Exercise requirements – In the records below, begin at the line that has "X129660000Y-81289800D03*" and stop after the line that has "X167760000Y-81289800D03*"; quote those lines verbatim and nothing more.

Supplied records –
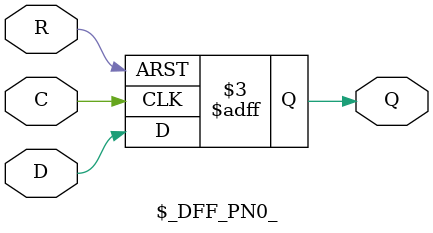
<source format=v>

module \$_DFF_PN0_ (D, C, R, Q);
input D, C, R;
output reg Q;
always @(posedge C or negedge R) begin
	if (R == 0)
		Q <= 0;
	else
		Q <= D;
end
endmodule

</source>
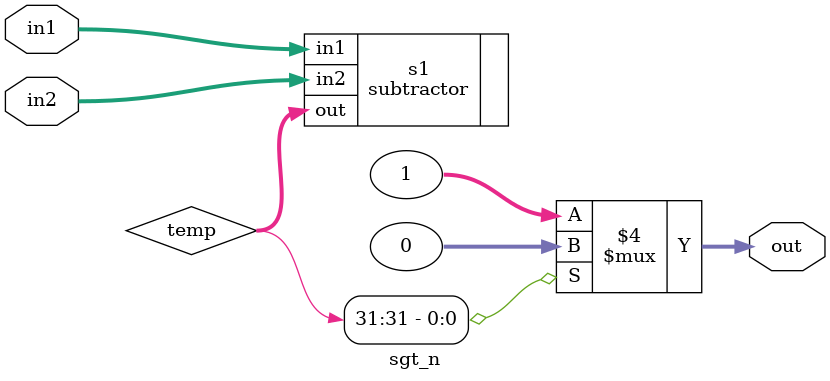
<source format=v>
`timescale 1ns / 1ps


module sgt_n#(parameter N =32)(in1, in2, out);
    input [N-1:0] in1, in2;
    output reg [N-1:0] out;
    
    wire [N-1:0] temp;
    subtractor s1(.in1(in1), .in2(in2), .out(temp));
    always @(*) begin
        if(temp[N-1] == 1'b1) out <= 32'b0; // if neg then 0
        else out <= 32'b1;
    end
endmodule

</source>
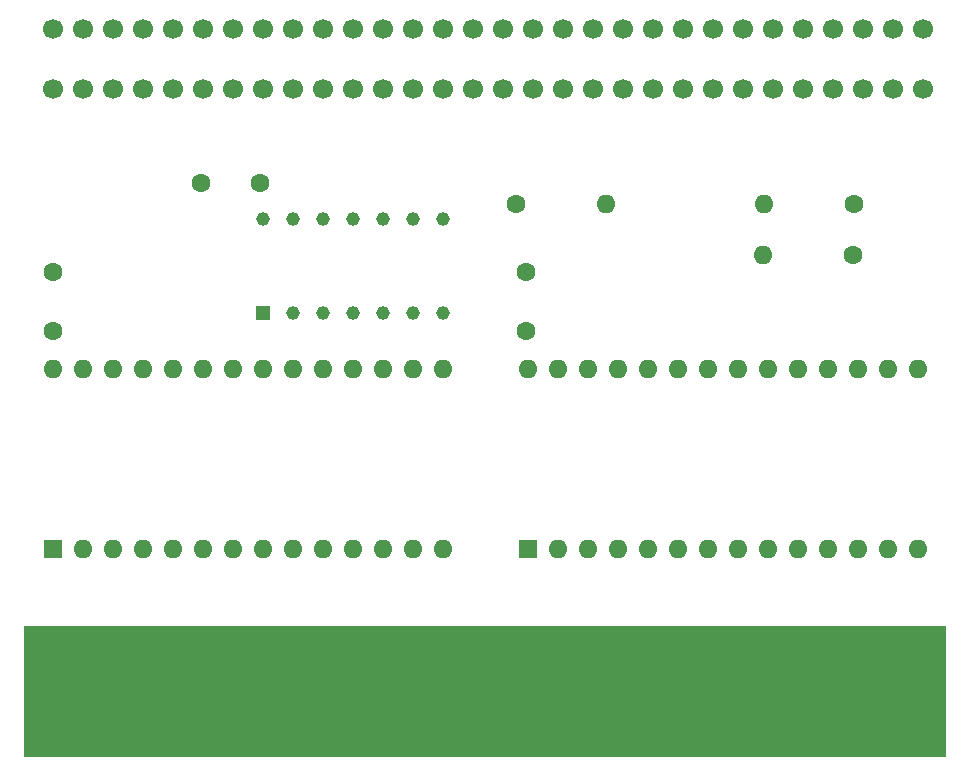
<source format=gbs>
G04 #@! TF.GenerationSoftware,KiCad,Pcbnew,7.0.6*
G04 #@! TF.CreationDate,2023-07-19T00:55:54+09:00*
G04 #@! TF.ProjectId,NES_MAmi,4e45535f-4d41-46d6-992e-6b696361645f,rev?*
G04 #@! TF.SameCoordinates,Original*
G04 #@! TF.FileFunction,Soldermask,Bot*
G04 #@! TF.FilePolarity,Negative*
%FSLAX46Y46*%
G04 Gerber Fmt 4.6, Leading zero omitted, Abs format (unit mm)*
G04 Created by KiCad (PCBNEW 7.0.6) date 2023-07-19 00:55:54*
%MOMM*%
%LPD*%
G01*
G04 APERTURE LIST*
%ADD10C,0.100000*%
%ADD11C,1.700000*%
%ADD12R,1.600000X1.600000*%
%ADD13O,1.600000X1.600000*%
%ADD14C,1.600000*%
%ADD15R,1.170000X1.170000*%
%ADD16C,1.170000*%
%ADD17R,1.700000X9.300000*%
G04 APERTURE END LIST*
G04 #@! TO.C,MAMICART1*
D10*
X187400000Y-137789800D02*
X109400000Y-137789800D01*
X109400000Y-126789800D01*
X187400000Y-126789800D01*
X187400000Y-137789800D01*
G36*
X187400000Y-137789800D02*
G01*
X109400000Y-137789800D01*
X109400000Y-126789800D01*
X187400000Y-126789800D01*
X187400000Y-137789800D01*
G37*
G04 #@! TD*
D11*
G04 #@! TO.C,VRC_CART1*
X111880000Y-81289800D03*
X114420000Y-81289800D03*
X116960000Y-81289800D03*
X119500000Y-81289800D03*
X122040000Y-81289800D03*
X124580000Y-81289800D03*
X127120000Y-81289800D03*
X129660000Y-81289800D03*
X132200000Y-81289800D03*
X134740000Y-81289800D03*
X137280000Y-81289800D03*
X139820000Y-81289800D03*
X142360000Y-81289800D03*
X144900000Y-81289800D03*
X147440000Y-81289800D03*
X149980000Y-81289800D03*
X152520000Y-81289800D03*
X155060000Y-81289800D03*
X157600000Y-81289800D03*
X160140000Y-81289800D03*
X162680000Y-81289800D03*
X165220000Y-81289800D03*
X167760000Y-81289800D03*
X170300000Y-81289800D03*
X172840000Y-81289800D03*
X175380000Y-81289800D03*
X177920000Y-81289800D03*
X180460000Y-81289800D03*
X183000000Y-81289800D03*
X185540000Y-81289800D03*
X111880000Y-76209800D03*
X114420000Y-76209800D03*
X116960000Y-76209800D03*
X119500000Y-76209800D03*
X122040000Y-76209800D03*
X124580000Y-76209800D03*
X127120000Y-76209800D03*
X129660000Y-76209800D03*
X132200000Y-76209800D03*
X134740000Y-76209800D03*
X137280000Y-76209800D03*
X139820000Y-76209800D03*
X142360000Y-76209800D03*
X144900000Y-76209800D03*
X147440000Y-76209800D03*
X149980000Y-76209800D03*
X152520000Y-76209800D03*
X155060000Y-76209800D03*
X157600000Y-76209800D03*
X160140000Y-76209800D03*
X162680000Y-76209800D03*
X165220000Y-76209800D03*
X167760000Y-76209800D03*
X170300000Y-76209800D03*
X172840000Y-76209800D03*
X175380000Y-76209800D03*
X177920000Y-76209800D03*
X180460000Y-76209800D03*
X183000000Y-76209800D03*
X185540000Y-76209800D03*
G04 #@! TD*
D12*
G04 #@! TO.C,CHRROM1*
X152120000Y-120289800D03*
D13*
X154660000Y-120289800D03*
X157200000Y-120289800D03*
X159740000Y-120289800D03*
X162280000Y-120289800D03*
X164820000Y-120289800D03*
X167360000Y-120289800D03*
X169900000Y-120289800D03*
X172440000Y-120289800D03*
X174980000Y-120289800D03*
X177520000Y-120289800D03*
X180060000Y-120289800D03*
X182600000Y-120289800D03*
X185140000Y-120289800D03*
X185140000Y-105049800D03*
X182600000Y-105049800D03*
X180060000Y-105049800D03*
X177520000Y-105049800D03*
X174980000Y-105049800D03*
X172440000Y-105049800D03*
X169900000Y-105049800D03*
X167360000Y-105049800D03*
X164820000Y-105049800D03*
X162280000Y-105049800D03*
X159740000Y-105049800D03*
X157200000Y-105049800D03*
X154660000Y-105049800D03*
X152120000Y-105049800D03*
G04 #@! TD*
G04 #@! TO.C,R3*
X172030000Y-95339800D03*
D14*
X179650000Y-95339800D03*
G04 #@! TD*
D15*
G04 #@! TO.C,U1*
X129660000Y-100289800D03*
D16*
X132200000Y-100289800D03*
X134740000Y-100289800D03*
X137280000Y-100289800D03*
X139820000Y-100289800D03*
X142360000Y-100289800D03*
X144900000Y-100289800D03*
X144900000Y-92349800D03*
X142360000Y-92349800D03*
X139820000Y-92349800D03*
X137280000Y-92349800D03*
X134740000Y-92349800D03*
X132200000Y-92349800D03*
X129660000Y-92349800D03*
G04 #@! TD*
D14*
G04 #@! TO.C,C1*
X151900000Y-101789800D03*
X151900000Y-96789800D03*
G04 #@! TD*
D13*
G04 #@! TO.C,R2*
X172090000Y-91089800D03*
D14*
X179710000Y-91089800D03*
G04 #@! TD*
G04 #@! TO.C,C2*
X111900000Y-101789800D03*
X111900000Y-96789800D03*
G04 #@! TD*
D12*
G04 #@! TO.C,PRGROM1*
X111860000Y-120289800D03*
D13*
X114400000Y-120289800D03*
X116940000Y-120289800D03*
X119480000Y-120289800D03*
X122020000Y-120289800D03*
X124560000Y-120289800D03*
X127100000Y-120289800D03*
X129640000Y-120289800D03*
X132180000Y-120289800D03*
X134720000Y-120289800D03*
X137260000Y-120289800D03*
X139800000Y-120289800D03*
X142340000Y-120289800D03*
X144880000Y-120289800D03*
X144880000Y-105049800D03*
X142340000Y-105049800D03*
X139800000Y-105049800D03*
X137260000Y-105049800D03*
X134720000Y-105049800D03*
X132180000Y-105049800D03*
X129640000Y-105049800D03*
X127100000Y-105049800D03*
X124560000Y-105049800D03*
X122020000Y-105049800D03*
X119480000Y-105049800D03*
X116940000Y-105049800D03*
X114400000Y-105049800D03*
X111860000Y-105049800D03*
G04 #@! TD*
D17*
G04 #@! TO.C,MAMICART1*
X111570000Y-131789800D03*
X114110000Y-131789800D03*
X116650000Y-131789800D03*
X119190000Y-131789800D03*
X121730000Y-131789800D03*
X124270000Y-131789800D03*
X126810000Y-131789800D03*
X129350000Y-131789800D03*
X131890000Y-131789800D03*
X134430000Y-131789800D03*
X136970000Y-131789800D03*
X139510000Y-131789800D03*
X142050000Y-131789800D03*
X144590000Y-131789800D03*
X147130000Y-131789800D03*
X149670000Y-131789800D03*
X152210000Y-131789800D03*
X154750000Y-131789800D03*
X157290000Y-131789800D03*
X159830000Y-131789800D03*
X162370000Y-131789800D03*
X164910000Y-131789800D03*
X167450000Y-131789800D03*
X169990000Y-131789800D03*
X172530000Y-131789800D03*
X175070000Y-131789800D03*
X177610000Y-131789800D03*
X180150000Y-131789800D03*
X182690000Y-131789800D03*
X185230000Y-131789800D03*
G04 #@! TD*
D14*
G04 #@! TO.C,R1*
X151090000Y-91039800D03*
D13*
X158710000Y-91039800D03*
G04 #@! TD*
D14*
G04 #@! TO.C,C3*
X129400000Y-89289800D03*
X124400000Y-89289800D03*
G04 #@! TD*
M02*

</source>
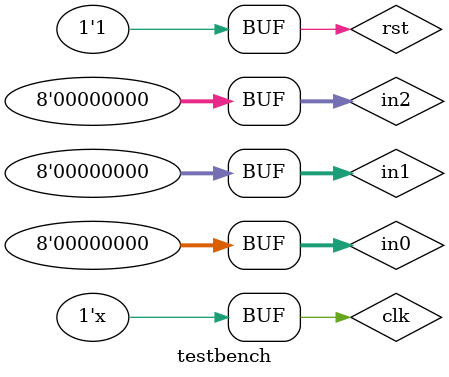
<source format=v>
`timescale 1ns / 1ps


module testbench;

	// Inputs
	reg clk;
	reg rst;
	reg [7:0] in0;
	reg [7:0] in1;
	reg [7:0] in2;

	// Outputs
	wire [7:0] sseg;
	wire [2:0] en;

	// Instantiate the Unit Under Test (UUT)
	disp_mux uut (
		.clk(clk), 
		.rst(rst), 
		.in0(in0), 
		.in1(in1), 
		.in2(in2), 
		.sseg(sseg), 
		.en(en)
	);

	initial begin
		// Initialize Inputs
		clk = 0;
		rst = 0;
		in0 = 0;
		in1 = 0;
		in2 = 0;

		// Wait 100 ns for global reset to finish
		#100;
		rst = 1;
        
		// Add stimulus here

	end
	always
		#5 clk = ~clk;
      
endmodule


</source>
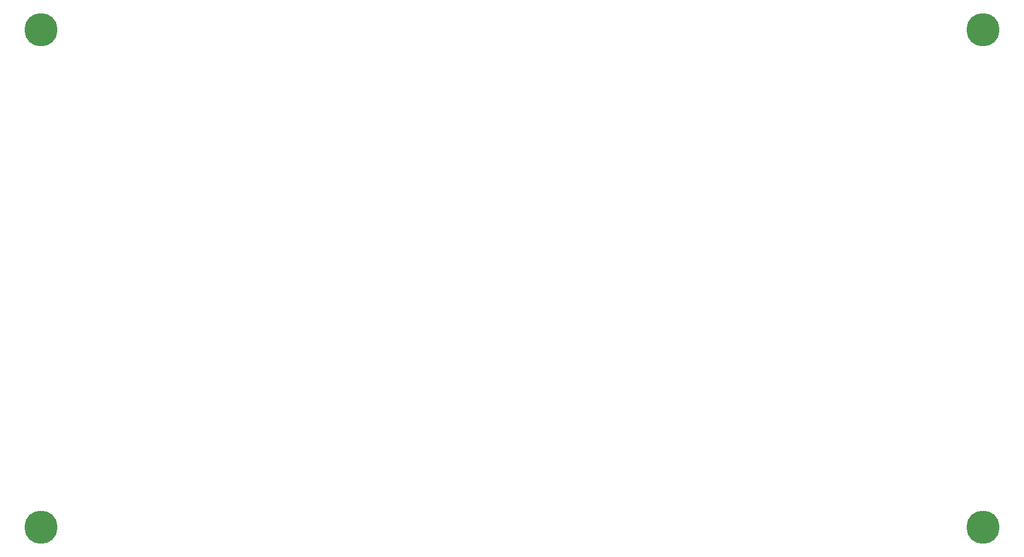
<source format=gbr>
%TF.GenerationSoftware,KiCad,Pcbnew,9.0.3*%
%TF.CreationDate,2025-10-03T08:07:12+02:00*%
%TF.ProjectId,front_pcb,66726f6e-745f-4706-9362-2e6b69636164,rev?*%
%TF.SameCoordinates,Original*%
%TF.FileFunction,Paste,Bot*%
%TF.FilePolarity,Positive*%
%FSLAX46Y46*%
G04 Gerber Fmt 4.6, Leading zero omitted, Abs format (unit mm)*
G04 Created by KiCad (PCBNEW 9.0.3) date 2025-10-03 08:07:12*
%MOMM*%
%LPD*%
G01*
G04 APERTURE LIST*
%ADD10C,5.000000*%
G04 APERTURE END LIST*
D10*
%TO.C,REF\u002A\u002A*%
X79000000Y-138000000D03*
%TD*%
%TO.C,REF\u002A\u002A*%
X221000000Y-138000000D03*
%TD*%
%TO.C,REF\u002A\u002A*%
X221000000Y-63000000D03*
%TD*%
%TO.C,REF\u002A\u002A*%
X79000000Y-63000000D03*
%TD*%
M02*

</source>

Written response –
X129660000Y-81289800D03*
X132200000Y-81289800D03*
X134740000Y-81289800D03*
X137280000Y-81289800D03*
X139820000Y-81289800D03*
X142360000Y-81289800D03*
X144900000Y-81289800D03*
X147440000Y-81289800D03*
X149980000Y-81289800D03*
X152520000Y-81289800D03*
X155060000Y-81289800D03*
X157600000Y-81289800D03*
X160140000Y-81289800D03*
X162680000Y-81289800D03*
X165220000Y-81289800D03*
X167760000Y-81289800D03*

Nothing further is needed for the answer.